Thursday, May 28, 2015, AM | Leave Comment
This is probably an age-old question but keeps resurfacing in these hard times, whether to take your retirement money in lump sum or in the form of annuity in which case you get monthly payments.
Experts agree on one thing and that is they would tell you it depends on your specific situation.
In other words, either you take the situation in your own hands and act according to how you see fit, or talk to your financial adviser.
However, the decision is usually made at the time when your pension manager at work wants to give you the money. They would ask you the same question – a little at a time through an annuity or lump sum. At the time, this could be the most important but the hardest financial decision to make for the rest of your life.
What is annuity in relation to lump sum?
The annuity is generally an insurance-industry product. Folks in this industry would like you very much if you took their way to heart and choose annuity over lump sum.

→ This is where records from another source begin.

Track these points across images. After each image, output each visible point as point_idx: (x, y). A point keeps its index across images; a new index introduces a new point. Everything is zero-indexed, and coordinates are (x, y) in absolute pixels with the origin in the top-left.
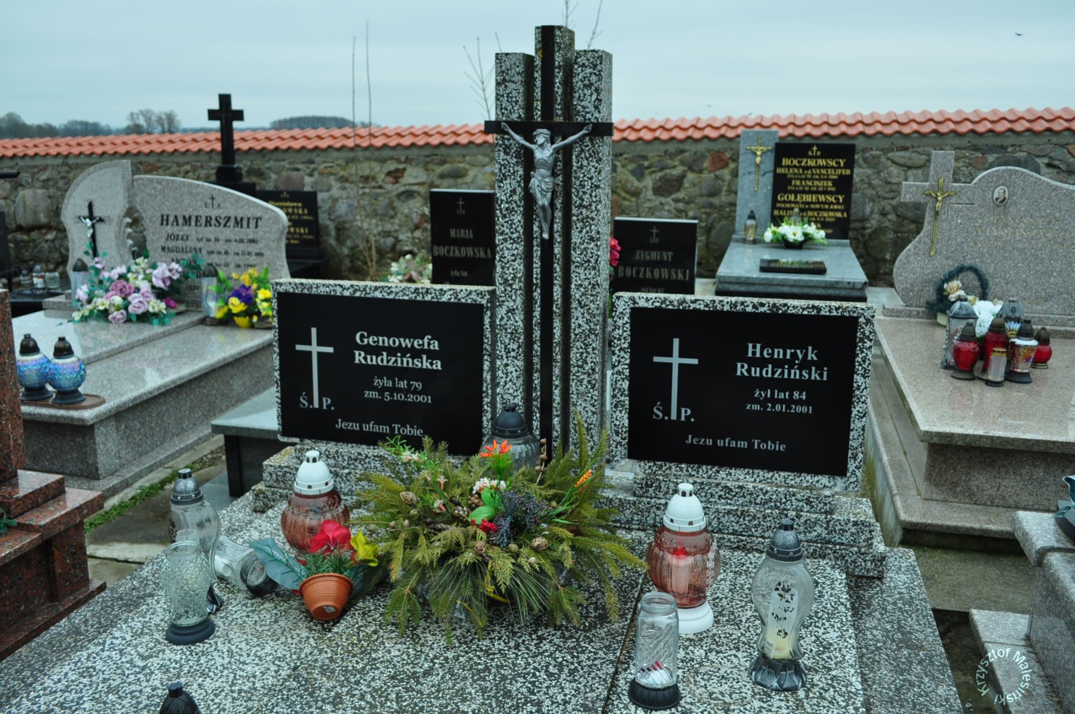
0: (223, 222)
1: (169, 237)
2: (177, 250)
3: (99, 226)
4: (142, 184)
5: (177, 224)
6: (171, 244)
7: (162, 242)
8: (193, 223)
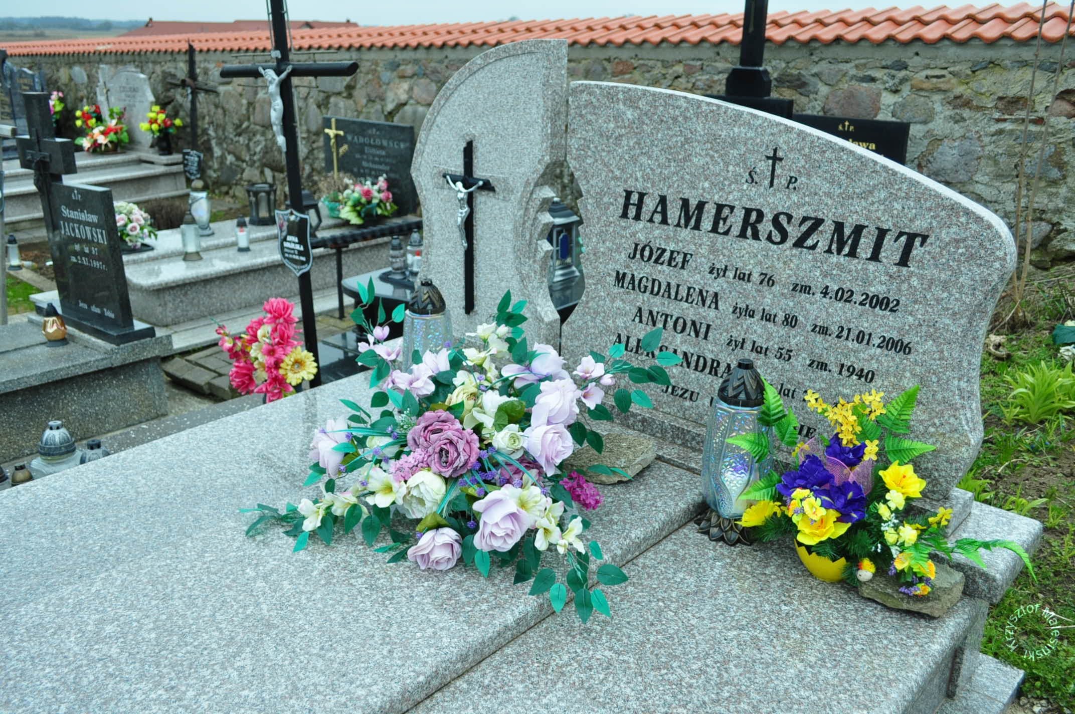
0: (794, 232)
1: (639, 251)
2: (654, 288)
3: (482, 199)
4: (589, 103)
5: (664, 221)
6: (642, 270)
7: (620, 262)
8: (707, 224)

However, folks whose business is purely investment management will not sit on their asses idly. They would try to talk you into taking lump sum and give it to them for investment, wholly and squarely.

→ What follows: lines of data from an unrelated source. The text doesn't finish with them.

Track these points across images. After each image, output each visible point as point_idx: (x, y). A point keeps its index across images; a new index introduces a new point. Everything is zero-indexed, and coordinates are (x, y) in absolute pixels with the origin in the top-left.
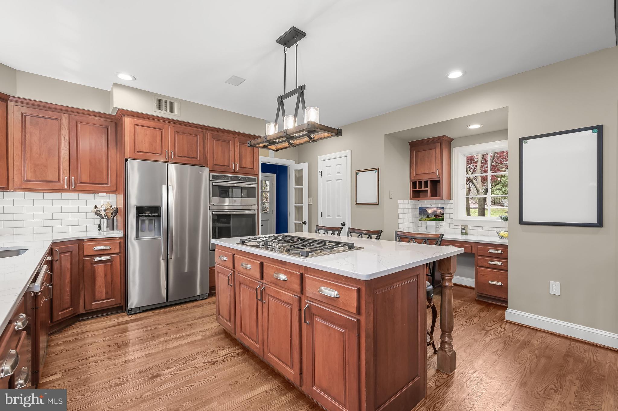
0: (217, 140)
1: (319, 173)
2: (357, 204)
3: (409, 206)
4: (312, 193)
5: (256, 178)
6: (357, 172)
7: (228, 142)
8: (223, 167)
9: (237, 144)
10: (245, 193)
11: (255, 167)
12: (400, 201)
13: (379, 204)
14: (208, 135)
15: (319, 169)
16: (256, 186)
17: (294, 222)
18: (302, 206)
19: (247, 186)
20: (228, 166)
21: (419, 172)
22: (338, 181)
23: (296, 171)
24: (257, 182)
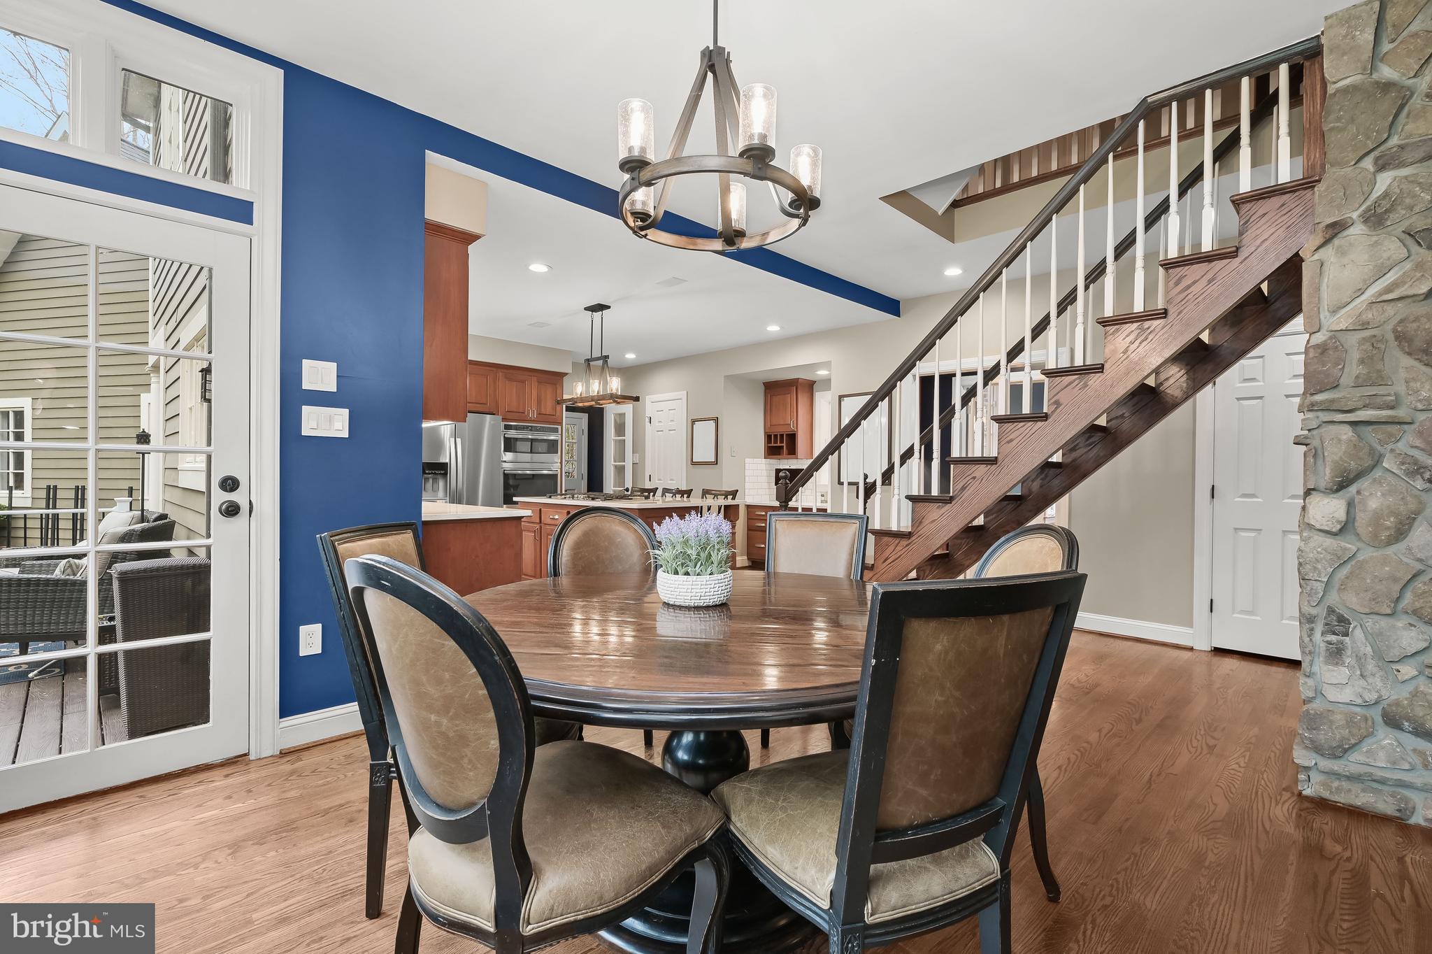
0: (511, 380)
1: (647, 420)
2: (693, 463)
3: (764, 467)
4: (638, 447)
5: (559, 427)
6: (694, 422)
7: (523, 382)
8: (518, 414)
9: (535, 384)
10: (544, 447)
11: (558, 413)
12: (747, 460)
13: (717, 464)
14: (500, 374)
15: (648, 414)
16: (559, 438)
17: (612, 488)
18: (624, 466)
19: (545, 438)
20: (524, 413)
21: (774, 422)
22: (671, 432)
23: (615, 415)
24: (560, 432)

No matter how much money you have accumulated as pension, no one is gonna leave you alone. That’s your hard-earned money. You should not give it to anyone without thinking and talking it over to someone honest and responsible.
I am sure you can find someone with these two characteristics though it seems kind of hard these days, considering the fact that every type of scam is on the rise.
So what do you do?
There are few all-or-nothing decisions in personal finance. This ain’t one of them. It’s entirely up to you. If you are willing to sacrifice some potential income for the assurance that you will receive steady payments, you will be best served by taking some of the money as a lump sum and some as an annuity.

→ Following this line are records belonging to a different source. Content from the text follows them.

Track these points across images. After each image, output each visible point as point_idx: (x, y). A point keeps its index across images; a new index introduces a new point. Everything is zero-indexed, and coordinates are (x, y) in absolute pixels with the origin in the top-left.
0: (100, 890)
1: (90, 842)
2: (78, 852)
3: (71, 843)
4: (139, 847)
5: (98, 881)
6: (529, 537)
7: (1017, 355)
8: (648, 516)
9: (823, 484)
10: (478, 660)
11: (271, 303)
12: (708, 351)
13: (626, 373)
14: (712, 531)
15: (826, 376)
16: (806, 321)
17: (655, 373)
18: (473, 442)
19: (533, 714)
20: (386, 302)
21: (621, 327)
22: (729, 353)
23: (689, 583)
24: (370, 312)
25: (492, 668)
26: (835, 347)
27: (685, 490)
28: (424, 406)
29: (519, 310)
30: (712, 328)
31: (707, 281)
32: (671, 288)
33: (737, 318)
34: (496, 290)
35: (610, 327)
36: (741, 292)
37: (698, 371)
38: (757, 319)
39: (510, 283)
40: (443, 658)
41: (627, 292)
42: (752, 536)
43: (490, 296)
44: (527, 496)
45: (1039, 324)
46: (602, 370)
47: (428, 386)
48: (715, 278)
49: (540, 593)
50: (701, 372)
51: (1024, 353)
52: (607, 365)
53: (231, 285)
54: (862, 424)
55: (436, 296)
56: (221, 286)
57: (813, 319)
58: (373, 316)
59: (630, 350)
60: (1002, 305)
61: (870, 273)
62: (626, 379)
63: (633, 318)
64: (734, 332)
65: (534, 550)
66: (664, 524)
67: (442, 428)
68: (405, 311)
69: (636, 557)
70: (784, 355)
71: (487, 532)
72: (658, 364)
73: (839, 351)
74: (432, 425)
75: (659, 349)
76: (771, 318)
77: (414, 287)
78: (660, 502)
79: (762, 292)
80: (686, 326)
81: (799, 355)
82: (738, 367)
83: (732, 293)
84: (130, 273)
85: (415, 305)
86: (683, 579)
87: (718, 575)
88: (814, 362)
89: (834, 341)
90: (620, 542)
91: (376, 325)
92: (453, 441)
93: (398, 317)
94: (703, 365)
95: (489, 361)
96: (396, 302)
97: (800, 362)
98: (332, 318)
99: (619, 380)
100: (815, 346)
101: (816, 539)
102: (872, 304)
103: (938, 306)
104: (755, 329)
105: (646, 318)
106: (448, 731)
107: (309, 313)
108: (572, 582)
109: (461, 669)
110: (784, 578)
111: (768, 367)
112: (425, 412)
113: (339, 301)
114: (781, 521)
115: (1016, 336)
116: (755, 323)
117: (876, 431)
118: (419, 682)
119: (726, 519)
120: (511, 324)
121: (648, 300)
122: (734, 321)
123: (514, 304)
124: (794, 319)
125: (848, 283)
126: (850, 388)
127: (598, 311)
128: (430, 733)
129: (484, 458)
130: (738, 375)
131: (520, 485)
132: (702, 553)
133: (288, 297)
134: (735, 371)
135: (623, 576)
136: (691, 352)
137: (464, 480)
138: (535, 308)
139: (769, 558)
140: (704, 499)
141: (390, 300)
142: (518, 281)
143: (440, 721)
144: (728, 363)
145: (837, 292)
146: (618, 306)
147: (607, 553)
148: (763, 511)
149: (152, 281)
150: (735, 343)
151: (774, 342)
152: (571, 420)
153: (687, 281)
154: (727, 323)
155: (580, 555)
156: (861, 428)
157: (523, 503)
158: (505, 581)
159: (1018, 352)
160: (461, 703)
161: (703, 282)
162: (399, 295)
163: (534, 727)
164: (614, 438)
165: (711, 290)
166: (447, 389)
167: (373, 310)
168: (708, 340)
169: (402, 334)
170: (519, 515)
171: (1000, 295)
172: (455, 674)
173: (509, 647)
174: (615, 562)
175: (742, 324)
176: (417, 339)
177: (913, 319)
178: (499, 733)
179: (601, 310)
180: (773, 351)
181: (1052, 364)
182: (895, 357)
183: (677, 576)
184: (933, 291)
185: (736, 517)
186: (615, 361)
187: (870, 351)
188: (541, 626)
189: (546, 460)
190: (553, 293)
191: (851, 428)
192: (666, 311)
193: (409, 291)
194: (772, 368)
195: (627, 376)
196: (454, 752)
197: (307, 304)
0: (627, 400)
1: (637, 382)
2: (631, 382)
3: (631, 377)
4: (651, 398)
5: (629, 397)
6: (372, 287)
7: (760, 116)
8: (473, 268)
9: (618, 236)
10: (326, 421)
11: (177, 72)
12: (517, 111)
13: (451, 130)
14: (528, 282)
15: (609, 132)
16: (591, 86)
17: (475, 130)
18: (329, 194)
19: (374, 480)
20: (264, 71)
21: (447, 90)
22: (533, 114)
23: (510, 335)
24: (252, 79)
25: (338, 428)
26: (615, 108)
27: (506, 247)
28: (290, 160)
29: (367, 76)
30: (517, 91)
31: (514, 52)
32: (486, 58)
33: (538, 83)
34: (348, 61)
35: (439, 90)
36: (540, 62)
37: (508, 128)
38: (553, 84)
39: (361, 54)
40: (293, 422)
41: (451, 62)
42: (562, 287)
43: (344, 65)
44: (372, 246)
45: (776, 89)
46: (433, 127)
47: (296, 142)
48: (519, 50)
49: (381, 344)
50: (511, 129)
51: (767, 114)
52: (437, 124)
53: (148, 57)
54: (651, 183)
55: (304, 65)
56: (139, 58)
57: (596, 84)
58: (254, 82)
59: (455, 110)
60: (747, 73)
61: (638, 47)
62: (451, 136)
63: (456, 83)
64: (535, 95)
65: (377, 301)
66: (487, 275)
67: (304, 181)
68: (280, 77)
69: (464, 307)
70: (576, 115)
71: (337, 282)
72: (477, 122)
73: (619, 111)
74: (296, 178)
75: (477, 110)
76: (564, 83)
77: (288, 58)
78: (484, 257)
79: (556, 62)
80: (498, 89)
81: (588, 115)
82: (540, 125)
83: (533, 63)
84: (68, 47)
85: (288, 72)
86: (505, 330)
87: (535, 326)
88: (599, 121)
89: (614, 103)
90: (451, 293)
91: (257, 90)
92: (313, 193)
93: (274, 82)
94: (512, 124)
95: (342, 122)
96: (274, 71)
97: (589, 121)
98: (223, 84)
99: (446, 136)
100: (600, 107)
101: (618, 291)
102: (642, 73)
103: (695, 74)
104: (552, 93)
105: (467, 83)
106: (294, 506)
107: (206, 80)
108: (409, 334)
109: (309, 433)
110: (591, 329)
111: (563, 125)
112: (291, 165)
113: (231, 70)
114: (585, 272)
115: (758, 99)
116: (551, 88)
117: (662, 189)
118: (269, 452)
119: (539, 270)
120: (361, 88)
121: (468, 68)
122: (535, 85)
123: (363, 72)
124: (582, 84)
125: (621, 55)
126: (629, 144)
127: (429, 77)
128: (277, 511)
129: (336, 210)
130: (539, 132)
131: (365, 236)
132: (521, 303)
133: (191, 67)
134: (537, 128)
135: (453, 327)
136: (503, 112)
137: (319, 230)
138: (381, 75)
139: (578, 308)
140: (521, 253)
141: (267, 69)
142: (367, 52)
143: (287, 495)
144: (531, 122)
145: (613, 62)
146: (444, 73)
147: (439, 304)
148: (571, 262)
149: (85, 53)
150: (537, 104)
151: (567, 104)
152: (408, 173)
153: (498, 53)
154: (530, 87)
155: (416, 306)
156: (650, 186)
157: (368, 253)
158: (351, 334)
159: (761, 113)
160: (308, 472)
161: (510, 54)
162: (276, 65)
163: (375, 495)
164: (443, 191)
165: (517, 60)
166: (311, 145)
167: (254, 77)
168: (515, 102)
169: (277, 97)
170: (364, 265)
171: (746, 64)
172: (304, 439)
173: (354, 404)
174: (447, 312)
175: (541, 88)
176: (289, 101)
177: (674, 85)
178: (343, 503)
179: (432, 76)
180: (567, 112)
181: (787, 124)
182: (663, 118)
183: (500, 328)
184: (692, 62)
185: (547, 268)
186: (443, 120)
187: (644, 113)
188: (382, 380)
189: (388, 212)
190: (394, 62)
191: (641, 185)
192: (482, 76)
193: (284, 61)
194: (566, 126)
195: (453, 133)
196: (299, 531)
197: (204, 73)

You gotta have a well thought-out strategy
If you retire at or before the normal retirement age [these days it’s hard to define retirement age], you generally should take the lump sump. Then, when you age some more, there is nothing to prevent you from investing in an annuity.
Today’s annuity programs have advanced a lot. There is what in the industry is known as “immediate payment variable annuities.” What it does is invest your money in mutual funds, and you begin receiving investment payments immediately. The important thing is you don’t have to take the annuity your employer or broker offers.
Caution: an example
It is very much common in America. We cannot escape the inevitable though we would prefer otherwise. If you or your spouse goes into a nursing home, your lump sum distribution will be used to help pay nursing home costs.
However, you wish you had chosen an annuity for part of your savings because nursing-home care has wiped out your long-term savings.
In a Nutshell
The best step to take when the time comes to retire is take the lump sum option and take annuity later for some of the money. It will at least assure a continuing income for you or your spouse, especially after you leave the nursing home.